#### Records from a collection
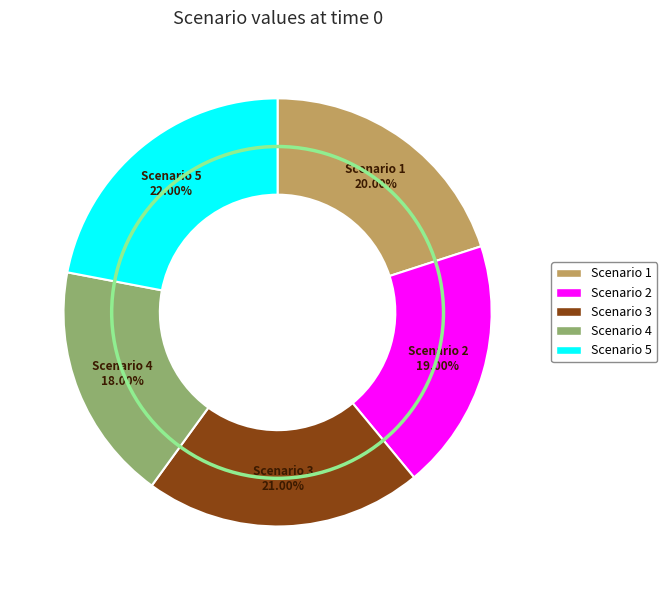

What is the smallest slice in the pie chart?

Scenario 4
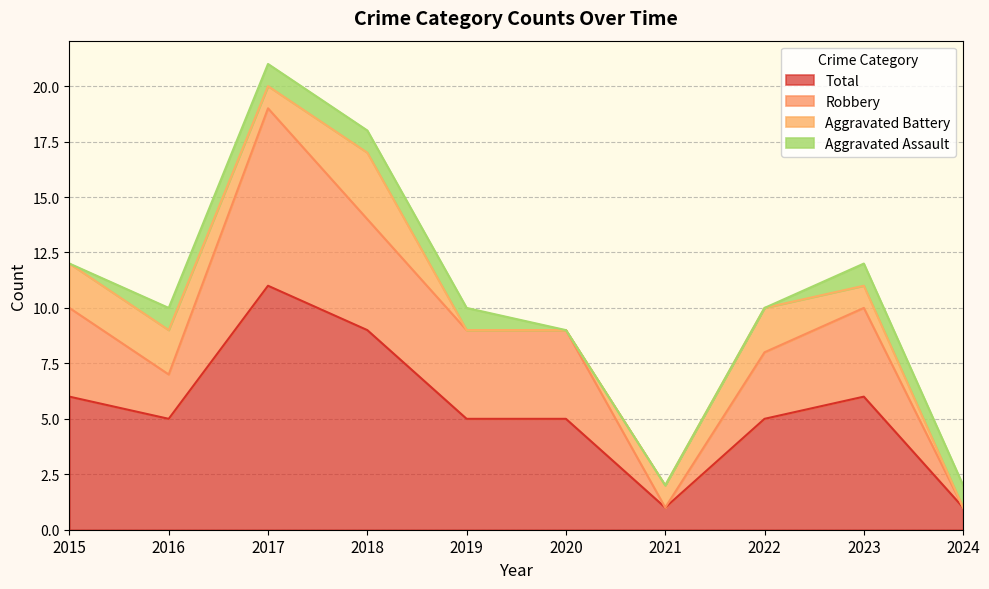

True or false: Total has more than 0 interior local peaks.

True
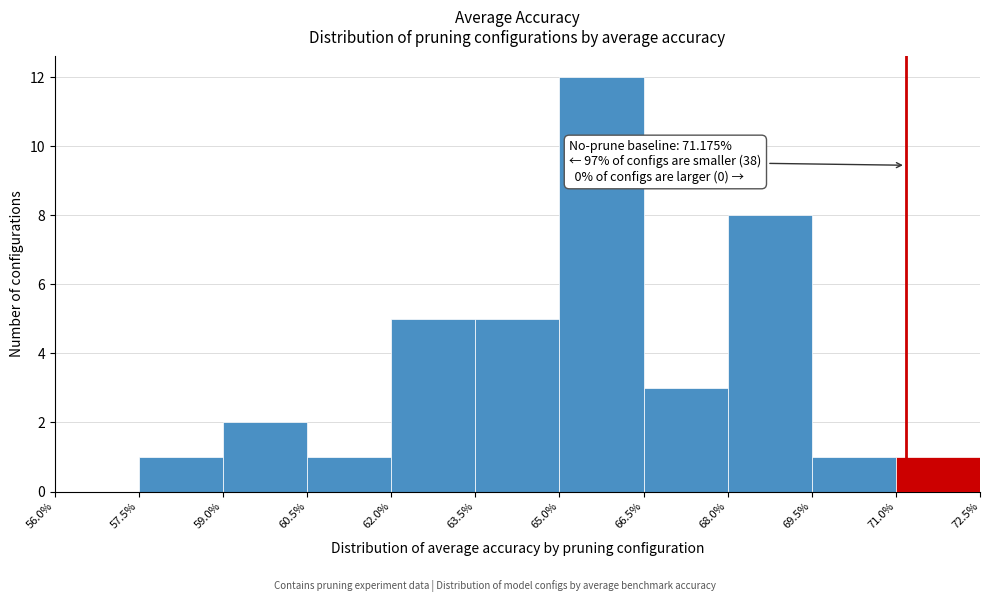

Which range on the x-axis has the tallest bar?

65.0% to 66.5%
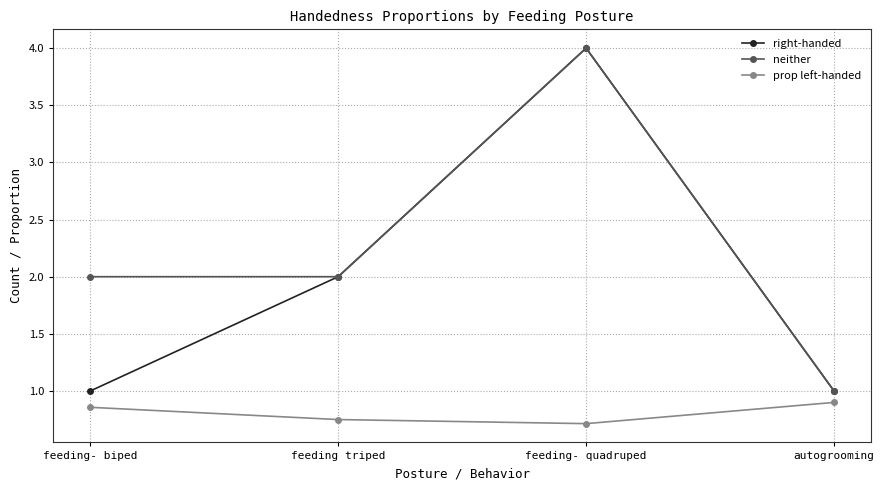

The neither series shows 1.6 at autogrooming. True or false?

False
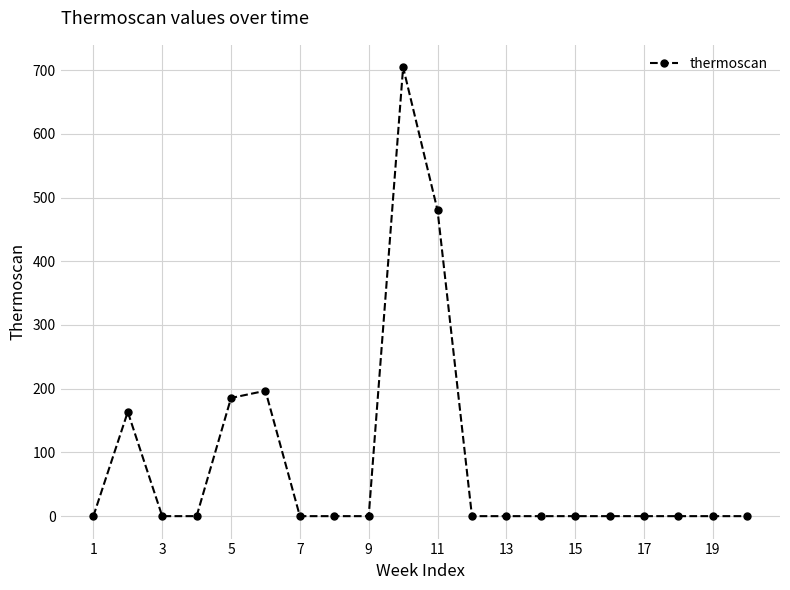

What is the average value?

86.5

#### Your goal
Please copy out all of the lines above word for word, leaving the pictures out.

#### Exercise output
What is the smallest slice in the pie chart?

Scenario 4

True or false: Total has more than 0 interior local peaks.

True

Which range on the x-axis has the tallest bar?

65.0% to 66.5%

The neither series shows 1.6 at autogrooming. True or false?

False

What is the average value?

86.5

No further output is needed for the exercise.